The “Aakash” to bring the digital world to all!
Finally, a tablet computer within my budget!
Yes, India does have the epic iPad, but most Indians can’t afford one of those (not even this Indian 😦 ) Only the most wealthy can get their hands on that Apple product. The Aakash will be like an alternative to the iPad… Mind you, it will not run as fast nor will it support many of the apps Apple users have grown to love. The touchscreen is supposedly not as sensitive and awesome as the iPad, either. But, on the positive side, it utilizes Google’s Android system; the only iOS that can compete with Apple.
Some things the Aakash does do well: its design supports two USB ports, an LCD touchscreen and it is the size of a paperback book. It has a 660 megahertz processor (that’s relatively slow btw), can let users browse the web and even engage in teleconferencing. Many government officials in India believe this device can make technology affordable in schools and the marketplace all over India.
So, the big issue is whether this device is better based on the price. Aakash has been field tested recently by university students in India, and most have said it does well given its price, but those who have laptops and are familiar with iPads will not enjoy the transition. They do agree that the Aakash will be a great alternative for introducing social media and the Internet to the poor.

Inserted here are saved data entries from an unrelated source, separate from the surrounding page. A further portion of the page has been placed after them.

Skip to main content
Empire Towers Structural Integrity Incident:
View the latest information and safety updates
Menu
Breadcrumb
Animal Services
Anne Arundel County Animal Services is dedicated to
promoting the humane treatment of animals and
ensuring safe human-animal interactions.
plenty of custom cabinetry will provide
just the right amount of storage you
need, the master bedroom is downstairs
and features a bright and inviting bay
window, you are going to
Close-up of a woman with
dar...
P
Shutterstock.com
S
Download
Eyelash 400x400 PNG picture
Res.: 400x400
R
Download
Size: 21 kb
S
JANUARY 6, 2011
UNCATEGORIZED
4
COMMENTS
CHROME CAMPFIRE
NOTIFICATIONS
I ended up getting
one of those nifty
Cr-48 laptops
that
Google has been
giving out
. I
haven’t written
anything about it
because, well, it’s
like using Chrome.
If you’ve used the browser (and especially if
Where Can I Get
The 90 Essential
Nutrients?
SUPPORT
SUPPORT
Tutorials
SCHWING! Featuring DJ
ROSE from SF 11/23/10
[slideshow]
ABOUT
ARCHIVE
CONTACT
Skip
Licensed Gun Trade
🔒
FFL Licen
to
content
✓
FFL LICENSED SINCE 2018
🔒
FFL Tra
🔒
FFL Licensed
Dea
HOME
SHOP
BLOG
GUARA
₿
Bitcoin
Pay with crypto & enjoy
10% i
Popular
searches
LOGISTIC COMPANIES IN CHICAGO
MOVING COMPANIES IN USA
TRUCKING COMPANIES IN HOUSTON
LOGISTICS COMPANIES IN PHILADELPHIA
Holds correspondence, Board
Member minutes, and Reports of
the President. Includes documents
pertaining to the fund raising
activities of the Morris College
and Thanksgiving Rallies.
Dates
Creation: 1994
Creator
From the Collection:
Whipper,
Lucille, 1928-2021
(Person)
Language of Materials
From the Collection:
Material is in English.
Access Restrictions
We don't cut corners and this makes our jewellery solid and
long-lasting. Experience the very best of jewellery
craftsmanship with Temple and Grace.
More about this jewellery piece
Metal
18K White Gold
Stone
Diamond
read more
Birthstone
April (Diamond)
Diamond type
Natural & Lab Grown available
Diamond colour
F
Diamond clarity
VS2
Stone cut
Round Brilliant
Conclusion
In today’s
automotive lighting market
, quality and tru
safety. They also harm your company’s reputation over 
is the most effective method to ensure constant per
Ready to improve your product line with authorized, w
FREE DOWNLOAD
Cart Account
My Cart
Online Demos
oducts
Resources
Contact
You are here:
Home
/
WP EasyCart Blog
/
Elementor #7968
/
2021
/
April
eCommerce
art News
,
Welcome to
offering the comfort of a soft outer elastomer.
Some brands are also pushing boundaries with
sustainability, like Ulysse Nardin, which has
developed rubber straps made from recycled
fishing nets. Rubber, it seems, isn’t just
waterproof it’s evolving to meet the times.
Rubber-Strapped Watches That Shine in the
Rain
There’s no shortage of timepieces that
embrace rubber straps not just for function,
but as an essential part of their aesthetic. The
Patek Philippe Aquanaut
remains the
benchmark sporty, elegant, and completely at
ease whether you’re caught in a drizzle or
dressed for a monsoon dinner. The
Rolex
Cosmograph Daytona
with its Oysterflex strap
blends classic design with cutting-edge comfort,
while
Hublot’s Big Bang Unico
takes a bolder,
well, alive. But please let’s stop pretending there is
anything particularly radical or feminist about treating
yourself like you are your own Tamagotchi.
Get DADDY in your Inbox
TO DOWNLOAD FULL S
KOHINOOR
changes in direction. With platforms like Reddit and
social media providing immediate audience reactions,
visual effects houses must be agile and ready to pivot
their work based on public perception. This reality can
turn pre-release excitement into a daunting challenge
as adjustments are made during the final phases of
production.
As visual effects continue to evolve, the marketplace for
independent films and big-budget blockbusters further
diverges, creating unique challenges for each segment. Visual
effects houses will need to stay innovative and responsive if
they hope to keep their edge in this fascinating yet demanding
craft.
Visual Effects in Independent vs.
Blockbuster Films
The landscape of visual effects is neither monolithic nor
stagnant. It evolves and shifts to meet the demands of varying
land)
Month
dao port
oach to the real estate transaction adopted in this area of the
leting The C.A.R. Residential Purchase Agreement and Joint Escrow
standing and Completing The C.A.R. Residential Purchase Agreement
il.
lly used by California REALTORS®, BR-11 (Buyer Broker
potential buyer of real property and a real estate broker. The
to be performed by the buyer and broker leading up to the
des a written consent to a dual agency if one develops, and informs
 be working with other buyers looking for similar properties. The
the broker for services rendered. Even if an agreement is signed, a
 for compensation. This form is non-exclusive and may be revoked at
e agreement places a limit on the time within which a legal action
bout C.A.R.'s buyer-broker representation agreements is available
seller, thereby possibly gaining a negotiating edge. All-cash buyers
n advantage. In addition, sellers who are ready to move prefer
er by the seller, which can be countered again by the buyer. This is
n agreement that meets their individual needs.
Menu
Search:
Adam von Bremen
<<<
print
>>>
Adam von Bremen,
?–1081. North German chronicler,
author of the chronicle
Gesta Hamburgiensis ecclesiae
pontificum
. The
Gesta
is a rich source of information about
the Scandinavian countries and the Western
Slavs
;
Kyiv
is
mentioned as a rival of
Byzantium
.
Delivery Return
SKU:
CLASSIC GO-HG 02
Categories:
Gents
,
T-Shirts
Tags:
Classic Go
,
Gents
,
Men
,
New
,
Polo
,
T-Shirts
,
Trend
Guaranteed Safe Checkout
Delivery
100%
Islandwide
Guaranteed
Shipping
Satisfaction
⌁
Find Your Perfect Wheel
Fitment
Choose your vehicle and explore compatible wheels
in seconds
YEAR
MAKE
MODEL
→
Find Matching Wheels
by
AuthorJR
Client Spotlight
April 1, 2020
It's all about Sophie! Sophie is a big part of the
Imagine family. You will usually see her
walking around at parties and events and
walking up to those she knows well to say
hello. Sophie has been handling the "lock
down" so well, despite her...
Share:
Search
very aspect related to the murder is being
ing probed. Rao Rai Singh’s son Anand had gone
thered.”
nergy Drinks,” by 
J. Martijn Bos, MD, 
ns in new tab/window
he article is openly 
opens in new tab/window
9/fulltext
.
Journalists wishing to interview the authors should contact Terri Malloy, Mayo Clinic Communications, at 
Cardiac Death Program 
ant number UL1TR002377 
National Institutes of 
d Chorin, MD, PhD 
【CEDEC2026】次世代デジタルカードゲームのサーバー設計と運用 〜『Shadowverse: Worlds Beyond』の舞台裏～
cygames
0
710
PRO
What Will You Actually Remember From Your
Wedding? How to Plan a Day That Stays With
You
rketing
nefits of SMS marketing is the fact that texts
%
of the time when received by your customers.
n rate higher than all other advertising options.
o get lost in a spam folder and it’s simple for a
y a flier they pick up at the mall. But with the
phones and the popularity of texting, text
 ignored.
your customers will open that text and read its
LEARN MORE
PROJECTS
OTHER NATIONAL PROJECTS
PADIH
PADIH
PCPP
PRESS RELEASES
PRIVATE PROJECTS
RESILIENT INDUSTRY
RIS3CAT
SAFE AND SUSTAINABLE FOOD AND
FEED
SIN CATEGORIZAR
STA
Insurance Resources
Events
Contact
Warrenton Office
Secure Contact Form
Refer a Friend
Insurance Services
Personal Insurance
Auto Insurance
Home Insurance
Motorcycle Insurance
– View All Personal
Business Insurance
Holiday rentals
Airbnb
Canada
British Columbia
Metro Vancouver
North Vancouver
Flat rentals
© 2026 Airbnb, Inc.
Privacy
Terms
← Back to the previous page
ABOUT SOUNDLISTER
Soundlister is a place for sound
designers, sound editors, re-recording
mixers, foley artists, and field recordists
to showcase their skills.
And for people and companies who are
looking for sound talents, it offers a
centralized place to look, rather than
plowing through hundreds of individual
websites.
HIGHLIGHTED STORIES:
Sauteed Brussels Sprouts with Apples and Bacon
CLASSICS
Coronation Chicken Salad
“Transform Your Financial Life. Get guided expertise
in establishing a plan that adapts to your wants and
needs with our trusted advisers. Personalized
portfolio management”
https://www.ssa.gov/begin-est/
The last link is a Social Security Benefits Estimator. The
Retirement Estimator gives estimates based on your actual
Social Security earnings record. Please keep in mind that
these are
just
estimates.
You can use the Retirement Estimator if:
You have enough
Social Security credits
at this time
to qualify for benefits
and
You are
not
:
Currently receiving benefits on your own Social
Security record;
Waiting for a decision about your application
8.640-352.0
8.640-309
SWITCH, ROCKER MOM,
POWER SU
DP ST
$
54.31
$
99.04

Personally, if this will help students learn about the wonders of the Internet and connect them so that they can have many of the same resources as other children, I think this will be a great product. If it turns out to be terrible and never work, then I will be heavily disappointed. The thing about most of the testers’ complaints is that they are comparing it to technology that many of the Aakash’s target audience will probably never have the chance to play with. The target audience won’t get to browse on an iPad or check their Facebook on a MacBook Pro… This is just not feasible.
If these testers think about the audience this product is being marketed to, they should hopefully understand that the Aakash will help those people and they won’t know the difference. I believe the educational value outweighs the inefficiency of the processor and touchscreen factors.
Lastly, I really have no say in this matter… I have not tested out the Aakash yet, but hopefully I will in the future!
Would you ever buy/support a product you know is slower and terrible just because it was cheaper?